The Festival HQ will again be the Palace Hotel on Paignton seafront.

©Al Macphee/MiraclePR

The Festival kicks off at 9.30am at Clennon Valley Leisure Centre, with the traditional flag ‘laying’ (not the raising, as the flag pole has long disappeared and not been replaced) on the surrounding fence! This is followed by the official Bully Off between the Festival President, Councillor Nicole Amil, and Chairman, James Carter.

On Saturday evening, the Festival hosts a Reception for Club Captains and Secretaries and all players who have attended the Festival for 25 years.

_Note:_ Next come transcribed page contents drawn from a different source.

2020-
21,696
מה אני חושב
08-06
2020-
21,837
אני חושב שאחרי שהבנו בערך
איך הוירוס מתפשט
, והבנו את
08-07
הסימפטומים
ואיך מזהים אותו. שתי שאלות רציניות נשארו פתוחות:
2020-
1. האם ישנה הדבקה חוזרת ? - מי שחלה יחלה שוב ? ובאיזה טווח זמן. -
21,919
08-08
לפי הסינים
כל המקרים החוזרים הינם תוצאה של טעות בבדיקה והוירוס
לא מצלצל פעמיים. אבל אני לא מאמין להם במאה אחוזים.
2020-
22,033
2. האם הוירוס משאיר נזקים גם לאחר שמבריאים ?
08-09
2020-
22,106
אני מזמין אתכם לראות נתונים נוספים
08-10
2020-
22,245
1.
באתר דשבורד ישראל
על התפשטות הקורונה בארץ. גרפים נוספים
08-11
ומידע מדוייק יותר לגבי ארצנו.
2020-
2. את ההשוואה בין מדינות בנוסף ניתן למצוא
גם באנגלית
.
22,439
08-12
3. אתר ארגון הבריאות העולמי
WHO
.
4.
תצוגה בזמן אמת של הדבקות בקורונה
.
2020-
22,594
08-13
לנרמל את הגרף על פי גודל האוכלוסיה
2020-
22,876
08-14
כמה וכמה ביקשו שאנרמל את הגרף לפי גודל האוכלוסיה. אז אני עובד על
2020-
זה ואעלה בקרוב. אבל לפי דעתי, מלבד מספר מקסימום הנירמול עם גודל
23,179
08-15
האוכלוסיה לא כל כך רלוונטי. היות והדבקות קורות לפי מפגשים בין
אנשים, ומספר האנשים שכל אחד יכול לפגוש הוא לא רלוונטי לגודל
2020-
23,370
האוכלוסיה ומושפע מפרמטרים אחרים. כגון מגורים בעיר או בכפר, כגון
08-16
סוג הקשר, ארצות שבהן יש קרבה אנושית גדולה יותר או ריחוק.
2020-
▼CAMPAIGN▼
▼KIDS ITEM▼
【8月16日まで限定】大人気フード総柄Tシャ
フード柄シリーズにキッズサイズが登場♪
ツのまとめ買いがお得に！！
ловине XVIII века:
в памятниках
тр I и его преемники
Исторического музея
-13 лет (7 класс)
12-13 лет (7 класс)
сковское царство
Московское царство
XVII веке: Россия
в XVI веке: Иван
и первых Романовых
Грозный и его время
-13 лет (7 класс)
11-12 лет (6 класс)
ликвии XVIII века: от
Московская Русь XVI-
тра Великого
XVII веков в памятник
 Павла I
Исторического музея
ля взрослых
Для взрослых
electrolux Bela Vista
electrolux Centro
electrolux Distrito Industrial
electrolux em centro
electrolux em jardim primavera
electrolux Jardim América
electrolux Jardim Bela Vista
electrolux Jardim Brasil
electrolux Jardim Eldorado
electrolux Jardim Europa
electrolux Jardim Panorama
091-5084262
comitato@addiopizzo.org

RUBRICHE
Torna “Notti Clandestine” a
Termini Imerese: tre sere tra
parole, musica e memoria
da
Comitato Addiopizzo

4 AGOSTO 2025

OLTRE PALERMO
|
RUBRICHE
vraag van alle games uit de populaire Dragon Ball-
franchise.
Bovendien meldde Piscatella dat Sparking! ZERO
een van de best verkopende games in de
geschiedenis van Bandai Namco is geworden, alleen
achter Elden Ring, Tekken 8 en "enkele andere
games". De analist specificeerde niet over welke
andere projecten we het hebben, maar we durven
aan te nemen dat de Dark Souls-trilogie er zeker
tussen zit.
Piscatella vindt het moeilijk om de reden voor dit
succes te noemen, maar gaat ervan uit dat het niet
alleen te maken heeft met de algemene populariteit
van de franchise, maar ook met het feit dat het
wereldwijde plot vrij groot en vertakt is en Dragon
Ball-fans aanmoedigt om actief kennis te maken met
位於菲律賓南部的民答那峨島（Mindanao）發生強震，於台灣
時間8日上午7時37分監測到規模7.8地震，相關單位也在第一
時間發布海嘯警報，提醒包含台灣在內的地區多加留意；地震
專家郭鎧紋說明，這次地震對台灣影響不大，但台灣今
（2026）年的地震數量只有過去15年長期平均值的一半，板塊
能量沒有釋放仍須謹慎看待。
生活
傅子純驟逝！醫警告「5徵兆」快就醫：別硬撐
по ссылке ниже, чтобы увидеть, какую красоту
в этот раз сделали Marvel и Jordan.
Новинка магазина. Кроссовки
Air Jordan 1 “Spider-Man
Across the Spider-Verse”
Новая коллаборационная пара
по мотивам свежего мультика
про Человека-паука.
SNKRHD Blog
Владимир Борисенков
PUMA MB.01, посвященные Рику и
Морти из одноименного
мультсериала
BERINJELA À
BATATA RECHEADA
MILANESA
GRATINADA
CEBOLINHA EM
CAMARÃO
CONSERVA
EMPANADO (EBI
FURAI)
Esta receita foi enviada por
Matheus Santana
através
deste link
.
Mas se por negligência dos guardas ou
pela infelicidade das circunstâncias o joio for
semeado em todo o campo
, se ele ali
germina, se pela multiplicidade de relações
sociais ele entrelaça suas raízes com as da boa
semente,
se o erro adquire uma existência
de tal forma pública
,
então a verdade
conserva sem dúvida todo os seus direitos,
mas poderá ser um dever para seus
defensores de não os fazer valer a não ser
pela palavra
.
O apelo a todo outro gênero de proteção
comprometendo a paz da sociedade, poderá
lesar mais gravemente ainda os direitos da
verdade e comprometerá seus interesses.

The teams fiercely compete for the Bill Stickells Cup for highest scoring team over the weekend, with the Midwives (41) winning in 2025 by a large margin over the Buffaloes (34), the 2024 winners. However, in the spirit of Festival Hockey, there is the Tony Forward Shield awarded for Fair Play to ensure the event is enjoyed by all. The 2025 winners were the Bluebottles from Bristol and the Oddfellows (pictured with the trophy).

torbay easter hockey festival 2025 fair play award oddfellows
©Al Macphee/MiraclePR

Last year, the Festival mourned the deaths of two long-attending players, and as to be maybe expected with most of the teams having such a long record of being in Torbay for the hockey, we have again to report two further deaths: “Chief Esandar“ Colin Edwards, who had attended more than 60 Festivals, passed away in October, and Stuart Baggs died very suddenly in July at the age of 46. Stuart was the son of Joe Baggs, one of the founders of the Oddfellows Hockey Club, who died in 2008.